L-K Log: June 2018
Oil Price Volatility: Driving Force Behind Flexible and Responsive Companies
by L-K Industries
It’s officially summer, and predictably, as the temps rise Americans tend to notice that so do prices at the pumps. They’re accustomed to digging deeper into their pockets as they flock to beaches, mountains, and other tourist destinations during the heavy driving summer season. But since the deep downturn of oil prices in late 2014, slightly steeper summer prices have still yielded savings for consumers.
That may be about to change. And – more importantly – it’s actually good news for some Americans, particularly for those who work in the petroleum industry.

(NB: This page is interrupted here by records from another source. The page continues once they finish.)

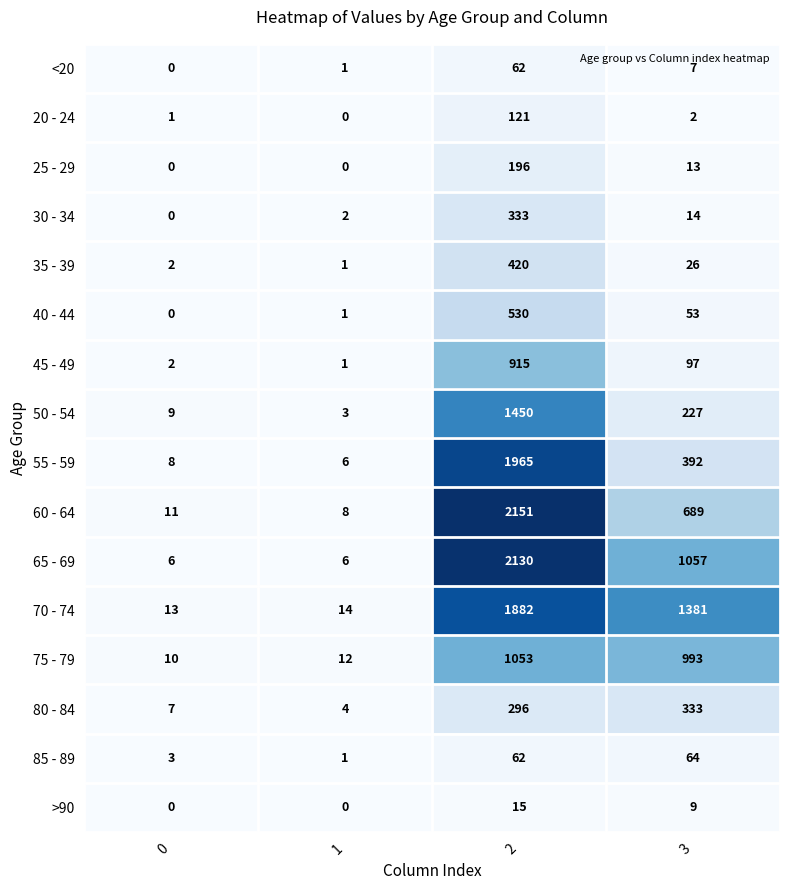

Which series has the widest spread of values?

60 - 64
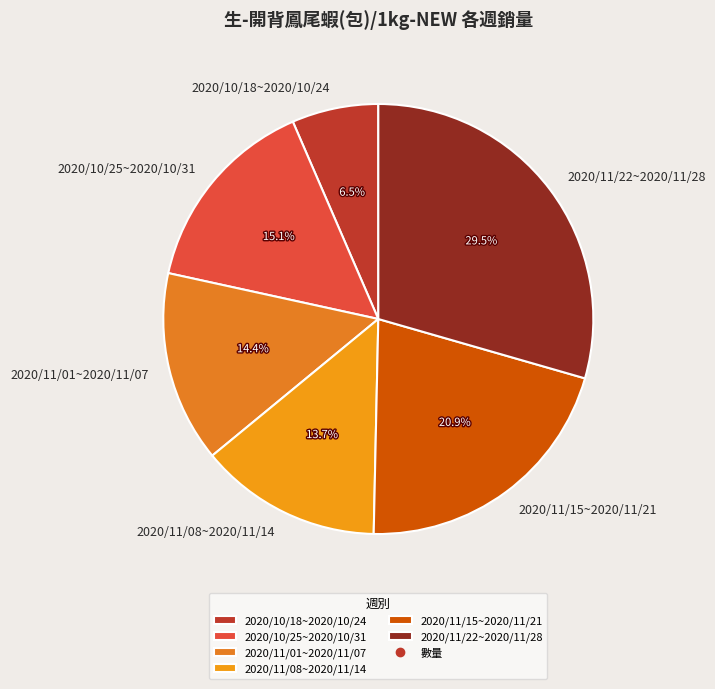

What percentage is the 2020/10/25~2020/10/31 slice, to the nearest percent?

15%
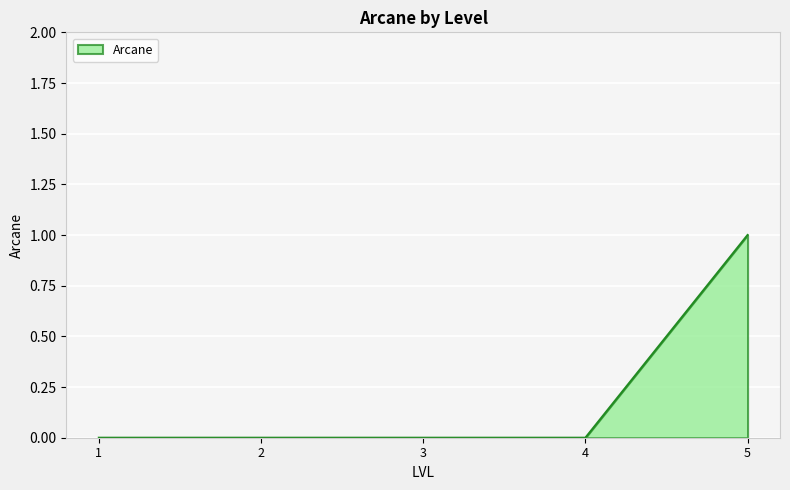

Between 2 and 5, which is larger?

5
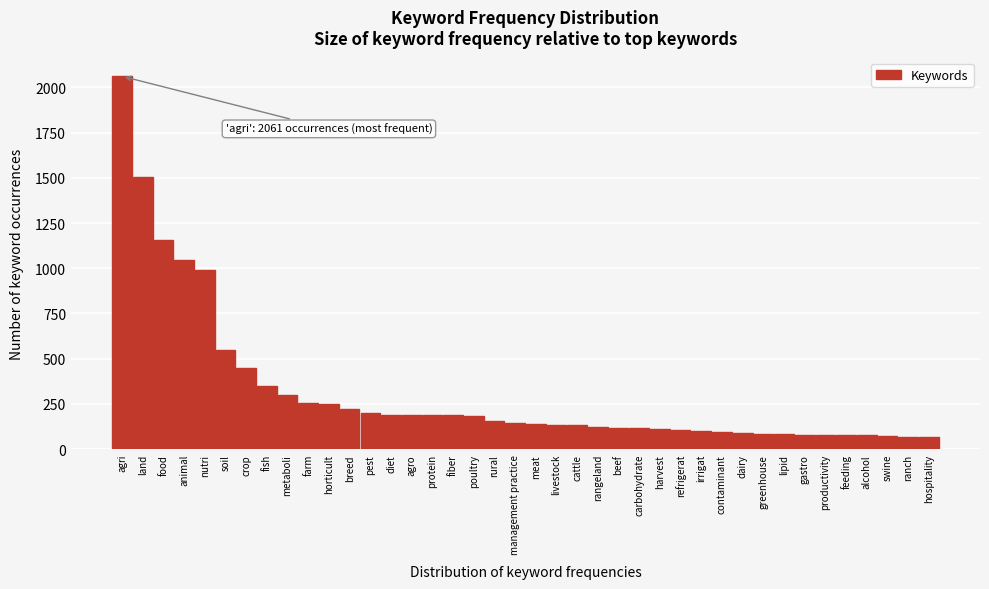

What is the greatest value displayed?

2061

Before the price collapse, oil traded for $90 to $100 a barrel; by early 2016, it had dropped to below $30, rallying to about $50 by the end of the same year. Lower prices have been the norm since then, and L-K responded to new market conditions by strengthening ties with customers, expanding product offerings, and putting time and energy into R&D. Customer Education and Orientation programs, the acquisition of Miller-Weber and the opening of the accredited ISO/IEC 17025 laboratory, and new products like the Benchmark Platinum and the SMART Transport I are in some ways a result of the oil market downturn.
But, as many have predicted and history has revealed, the industry fluctuates like a pendulum – bust becomes boom. Or at least a recovery. According to Markets Insider, the WTI (West Texas Intermediate) is “the reference oil traded most frequently and of major significance for the USA.”
Last week on Friday, June 22nd, WTI Crude closed at 68.58 (+4.64) and Brent Crude, the primary international benchmark, closed at 75.32 (+3.46). Though it’s far from $100 a barrel, price per gallon for regular octane gas in many parts of the country has crept up over $3.
So why is paying more money to fill the tanks good news? Arguably, as the price of oil goes, so too does the U.S. economy; oil is probably the most important value on the international commodity markets. According to Energy & Environment, its rise in price means more business and income for states that produce oil as well as local companies that service the industry, like housing and trucking businesses. A rise in price equals greater incentives for increased oil field activity. The rise may even spell a benefit for the environment, since higher prices encourage consumers to buy smaller vehicles and limit driving (Energy & Environment).
Overall, increasing oil prices make for a stronger U.S. economy and allow businesses like L-K to put into practice what they’ve worked on during “bust” years. Cyclical price fluctuations have their place in a market economy, and perhaps should be embraced. And that’s good news, given that The New York Times on Friday reported officials from OPEC (Organization of the Petroleum Exporting Countries) have agreed to increase oil production– a move which could stifle rising prices.
The lesson? Companies need to adjust to feast and famine, boom and bust by meeting client needs, improving product offerings, and surpassing industry standards. If oil price volatility is the new norm, companies who intend to survive must be flexible and responsive to changing economic conditions.